The final program is available here. When compiled and run, it leaves a sequence of 22 values in F; promisingly, these values are all close to integers, and the first four convincingly spell out LINE in A1Z26. But then there are some negative values — what’s going on?

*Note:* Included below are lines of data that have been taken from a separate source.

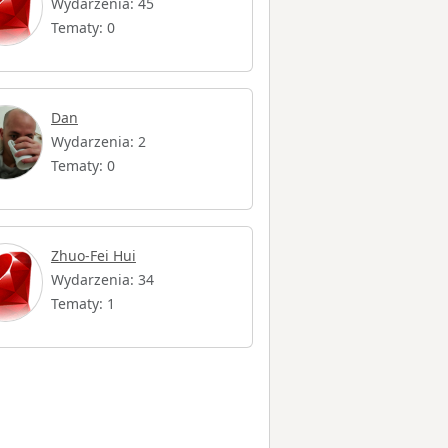
Wydarzenia: 45
Tematy: 0
Dan
Wydarzenia: 2
Tematy: 0
Zhuo-Fei Hui
Wydarzenia: 34
Tematy: 1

Well, this is a C program, so it isn’t just A1Z26; it's actually ASCII minus 64. Using this we can extract the rest of the message:
| 0 | 12.001271 | L |
| 1 | 8.999988 | I |
| 2 | 14.015537 | N |
| 3 | 5.000000 | E |
| 4 | -11.998359 | 4 |
| 5 | -7.000868 | 9 |
| 6 | 13.999988 | N |
| 7 | 15.000000 | O |
| 8 | 19.999989 | T |
| 9 | 5.000000 | E |
| 10 | -10.995931 | 5 |
| 11 | 18.957855 | S |
| 12 | 15.000000 | O |
| 13 | 21.000002 | U |
| 14 | 14.004070 | N |
| 15 | 4.004642 | D |
| 16 | 18.957855 | S |
| 17 | 12.001271 | L |
| 18 | 8.999988 | I |
| 19 | 11.008636 | K |
| 20 | 5.000000 | E |
| 21 | -27.956041 | $ |
| 22 | 0.000000 |
In C fragment 49 note 5 is a B♭, and it corresponds to the keyword do in the first line of the final loop. This is supposed to sound like something with five letters (according to the last comment) that means “$”. If we pronounce “do” as in C, we won’t get anywhere. But if we pronounce it as in “doe, a deer” (fittingly representing C in fixed-note solfege), then it sounds like slang for money: DOUGH.